World's trash problem is no problem with this Robot

AMP, a company in Denver, Colorado has created an AI based robot that can sort through trash leading us towards Wall-E-Like future.

 Clarke consisting of a simple robotic arm and a visible-light camera to sort through the trash is deployed at the Alpine Waste and Recycling Facility in Denver.

It looks on a conveyor belt and plucks the milk, juice and food cartons up through two suction cups attached to the robot arm.

It picks up 60 items per minute which are 20 more items as compared to a human counterpart. This Robo manages an accuracy of 90%, leading to a 50% decrease in trash sorting costs.

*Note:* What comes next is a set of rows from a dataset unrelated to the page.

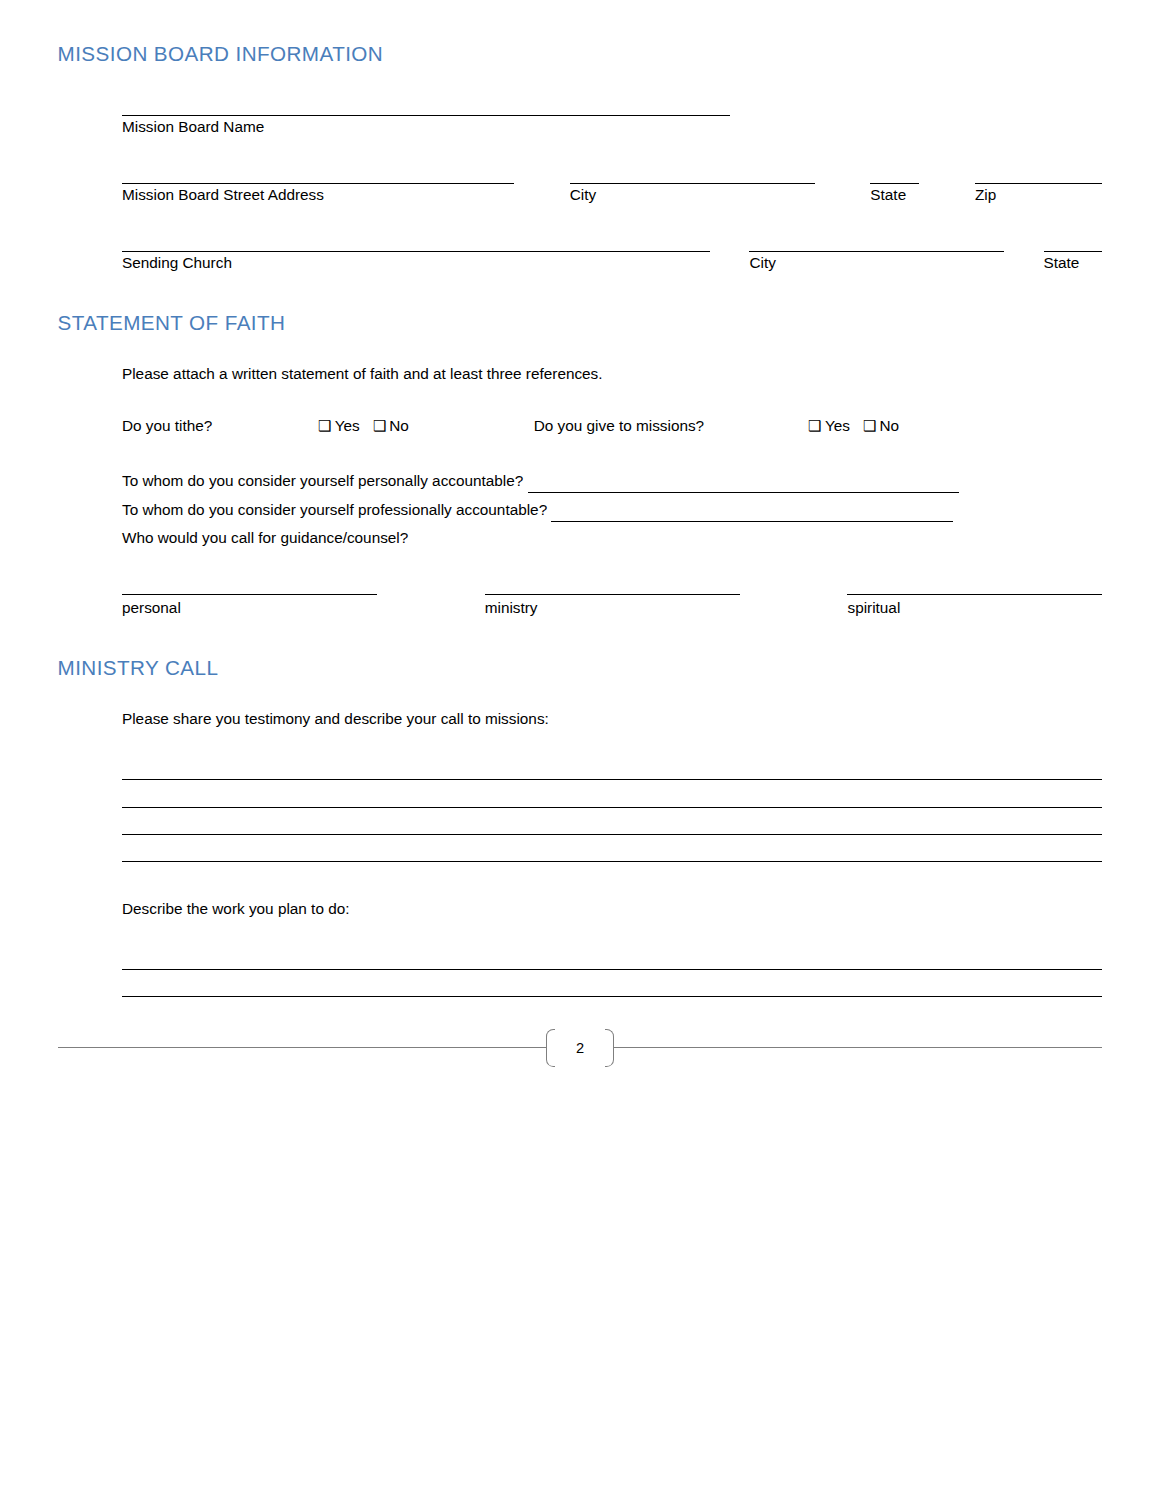MISSION BOARD INFORMATION
| Mission Board Name | |
| Mission Board Street Address | | City | | State | | Zip |
| Sending Church | | City | | State |
STATEMENT OF FAITH
Please attach a written statement of faith and at least three references.
| Do you tithe? | ❑ Yes ❑ No | Do you give to missions? | ❑ Yes ❑ No |
To whom do you consider yourself personally accountable?
To whom do you consider yourself professionally accountable?
Who would you call for guidance/counsel?
| personal | | ministry | | spiritual |
MINISTRY CALL
Please share you testimony and describe your call to missions:
Describe the work you plan to do:
2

The company programmed it for cartons specifically. Mantanya Horowitz founder of AMP Robotics said while talking to Engadget:

“The fundamental platform that we’ve created was a system to sort pretty much all the commodities that are in a recycling facility today, whether it’s cardboard, No. 1 plastics, No. 2 plastics, or cartons — cartons just ended up being a great place for us to start.”

How The AI Works:

 Clarke is watching and learns through the other commodities it sees. Currently, it tells whether it is No.1 plastic or No.2 plastic. Horowitz expects that in the future it may be able to classify them further.

Currently, we can say, ‘That’s a No. 1 plastic’ but we wanna be able to say ‘That is a Pepsi bottle, that is a Gatorade bottle’ and give recycling facilities and finer resolution on what’s going through the lines.

The Age of Plastic

The age we live in is the era of plastic and we have been making and more and more plastic ever since it was first invented. In 2015, manufacturers produced 448 mn tons of plastic, twice as much as compared to that in 1998.

The plastic industry boomed in the 1950s and the University of California reports that we have made over 9 bn tons of plastic since 1950’s with 7 bn tons of plastic not being used today. 9% of that 7 billion was recycled hardly, while 12 percent was burned and the remaining 5.5 billion tons now resides in dumps and sewers.

With robots like Clarke, we can at least speed up the cleaning process if not eliminate it fully.